**Selected passage:**

· · ·

- IOC code: ARG
- NOC: Argentine Olympic Committee

in Rome
- Competitors: 92 in 14 sports
- Flag bearer: Cristina Hardekopf
- Medals Ranked 30th: Gold 0 Silver 1 Bronze 1 Total 2

Summer Olympics appearances (overview)
- 1900; 1904; 1908; 1912; 1920; 1924; 1928; 1932; 1936; 1948; 1952; 1956; 1960; 1964; 1968; 1972; 1976; 1980; 1984; 1988; 1992; 1996; 2000; 2004; 2008; 2012; 2016; 2020; 2024;

= Argentina at the 1960 Summer Olympics =

Argentina at the 1960 Summer Olympics in Rome, Italy was the eleventh appearance out of fourteen editions of the 1960 Summer Olympics.

· · ·

**Exercise a:** Rewrite the records from the line with "order: Geraniales" to the line with "name author: Hornem.", putting "place" in place of "locality" and changing nothing else.

**Stored entries:**
· · ·

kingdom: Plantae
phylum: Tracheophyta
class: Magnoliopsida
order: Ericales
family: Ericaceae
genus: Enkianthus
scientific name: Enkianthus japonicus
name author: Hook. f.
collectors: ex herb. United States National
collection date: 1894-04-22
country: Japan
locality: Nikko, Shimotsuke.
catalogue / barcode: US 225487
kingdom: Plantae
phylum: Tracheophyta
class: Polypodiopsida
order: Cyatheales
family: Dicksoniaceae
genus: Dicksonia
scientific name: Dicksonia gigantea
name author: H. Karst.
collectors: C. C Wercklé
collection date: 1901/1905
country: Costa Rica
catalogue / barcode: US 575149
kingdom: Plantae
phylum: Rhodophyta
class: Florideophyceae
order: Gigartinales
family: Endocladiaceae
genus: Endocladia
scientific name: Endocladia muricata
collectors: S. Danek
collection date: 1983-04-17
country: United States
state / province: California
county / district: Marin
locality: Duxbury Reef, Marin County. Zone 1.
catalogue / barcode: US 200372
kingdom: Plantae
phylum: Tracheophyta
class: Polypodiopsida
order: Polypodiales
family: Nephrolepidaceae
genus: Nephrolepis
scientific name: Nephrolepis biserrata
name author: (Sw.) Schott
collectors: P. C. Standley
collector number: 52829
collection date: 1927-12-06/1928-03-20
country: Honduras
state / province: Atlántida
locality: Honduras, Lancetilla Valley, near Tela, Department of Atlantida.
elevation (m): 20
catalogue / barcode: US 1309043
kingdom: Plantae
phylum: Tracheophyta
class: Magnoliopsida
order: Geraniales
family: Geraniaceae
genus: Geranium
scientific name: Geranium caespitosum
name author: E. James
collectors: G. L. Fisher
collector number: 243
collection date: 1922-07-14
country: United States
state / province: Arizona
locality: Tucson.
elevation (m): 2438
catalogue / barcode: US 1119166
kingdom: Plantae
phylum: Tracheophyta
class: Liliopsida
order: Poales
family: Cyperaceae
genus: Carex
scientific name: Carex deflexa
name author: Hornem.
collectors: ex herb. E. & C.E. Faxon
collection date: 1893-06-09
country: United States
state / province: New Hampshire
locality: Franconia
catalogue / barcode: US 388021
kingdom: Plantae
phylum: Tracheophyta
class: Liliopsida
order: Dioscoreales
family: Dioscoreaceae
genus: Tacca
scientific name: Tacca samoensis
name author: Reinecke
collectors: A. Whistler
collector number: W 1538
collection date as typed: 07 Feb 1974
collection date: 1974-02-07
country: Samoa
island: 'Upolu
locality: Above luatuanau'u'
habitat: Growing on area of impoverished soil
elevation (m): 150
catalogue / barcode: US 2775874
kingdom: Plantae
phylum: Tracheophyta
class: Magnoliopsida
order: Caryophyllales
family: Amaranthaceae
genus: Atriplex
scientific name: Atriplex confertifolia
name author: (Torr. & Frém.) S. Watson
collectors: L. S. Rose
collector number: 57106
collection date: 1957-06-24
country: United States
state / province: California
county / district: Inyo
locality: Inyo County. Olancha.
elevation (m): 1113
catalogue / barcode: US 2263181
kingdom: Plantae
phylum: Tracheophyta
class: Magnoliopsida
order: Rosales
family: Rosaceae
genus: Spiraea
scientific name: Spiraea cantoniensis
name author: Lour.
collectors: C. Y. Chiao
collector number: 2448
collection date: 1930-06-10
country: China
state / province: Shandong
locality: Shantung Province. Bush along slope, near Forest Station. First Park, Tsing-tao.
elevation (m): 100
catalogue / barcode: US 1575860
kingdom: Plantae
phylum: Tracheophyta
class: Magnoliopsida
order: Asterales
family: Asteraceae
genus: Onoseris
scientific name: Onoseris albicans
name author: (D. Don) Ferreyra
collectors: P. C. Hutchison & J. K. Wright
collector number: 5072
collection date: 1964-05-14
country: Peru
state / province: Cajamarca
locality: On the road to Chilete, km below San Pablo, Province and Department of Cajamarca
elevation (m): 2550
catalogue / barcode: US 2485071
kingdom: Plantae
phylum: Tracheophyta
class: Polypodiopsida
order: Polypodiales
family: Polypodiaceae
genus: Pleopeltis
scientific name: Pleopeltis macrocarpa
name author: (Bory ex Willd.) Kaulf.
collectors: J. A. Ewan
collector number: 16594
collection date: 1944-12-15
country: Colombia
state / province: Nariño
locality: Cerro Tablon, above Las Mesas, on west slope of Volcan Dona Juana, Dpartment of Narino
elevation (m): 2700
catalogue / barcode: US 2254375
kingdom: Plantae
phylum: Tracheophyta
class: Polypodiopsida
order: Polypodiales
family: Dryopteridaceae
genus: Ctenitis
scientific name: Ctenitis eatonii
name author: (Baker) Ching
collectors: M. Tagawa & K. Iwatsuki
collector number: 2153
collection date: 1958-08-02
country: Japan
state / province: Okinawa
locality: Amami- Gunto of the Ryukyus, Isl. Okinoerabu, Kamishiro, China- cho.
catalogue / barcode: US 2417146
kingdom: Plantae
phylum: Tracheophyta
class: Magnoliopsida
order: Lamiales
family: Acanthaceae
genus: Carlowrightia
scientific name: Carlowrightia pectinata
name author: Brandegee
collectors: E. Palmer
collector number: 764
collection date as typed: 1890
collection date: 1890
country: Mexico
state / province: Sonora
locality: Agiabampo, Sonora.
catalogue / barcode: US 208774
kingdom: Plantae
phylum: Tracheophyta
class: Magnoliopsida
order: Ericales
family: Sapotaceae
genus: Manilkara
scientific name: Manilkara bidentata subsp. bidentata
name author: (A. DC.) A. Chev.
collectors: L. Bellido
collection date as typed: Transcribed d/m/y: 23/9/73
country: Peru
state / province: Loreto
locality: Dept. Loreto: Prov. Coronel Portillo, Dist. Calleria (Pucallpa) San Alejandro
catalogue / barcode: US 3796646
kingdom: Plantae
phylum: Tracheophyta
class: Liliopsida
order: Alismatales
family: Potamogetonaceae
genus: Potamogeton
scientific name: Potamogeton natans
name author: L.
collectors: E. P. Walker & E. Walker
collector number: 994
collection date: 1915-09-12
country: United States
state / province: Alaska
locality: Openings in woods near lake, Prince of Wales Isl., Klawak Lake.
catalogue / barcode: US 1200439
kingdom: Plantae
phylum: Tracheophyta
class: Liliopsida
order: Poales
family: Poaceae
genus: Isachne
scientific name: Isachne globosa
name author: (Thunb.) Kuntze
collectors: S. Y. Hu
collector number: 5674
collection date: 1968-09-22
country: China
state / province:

· · ·

**Exercise b:** Reproduce the text on Argentina at the 1960 Summer Olympics word for word, in full.

**Exercise output a:**
order: Geraniales
family: Geraniaceae
genus: Geranium
scientific name: Geranium caespitosum
name author: E. James
collectors: G. L. Fisher
collector number: 243
collection date: 1922-07-14
country: United States
state / province: Arizona
place: Tucson.
elevation (m): 2438
catalogue / barcode: US 1119166
kingdom: Plantae
phylum: Tracheophyta
class: Liliopsida
order: Poales
family: Cyperaceae
genus: Carex
scientific name: Carex deflexa
name author: Hornem.

**Exercise output b:**
- IOC code: ARG
- NOC: Argentine Olympic Committee

in Rome
- Competitors: 92 in 14 sports
- Flag bearer: Cristina Hardekopf
- Medals Ranked 30th: Gold 0 Silver 1 Bronze 1 Total 2

Summer Olympics appearances (overview)
- 1900; 1904; 1908; 1912; 1920; 1924; 1928; 1932; 1936; 1948; 1952; 1956; 1960; 1964; 1968; 1972; 1976; 1980; 1984; 1988; 1992; 1996; 2000; 2004; 2008; 2012; 2016; 2020; 2024;

= Argentina at the 1960 Summer Olympics =

Argentina at the 1960 Summer Olympics in Rome, Italy was the eleventh appearance out of fourteen editions of the 1960 Summer Olympics.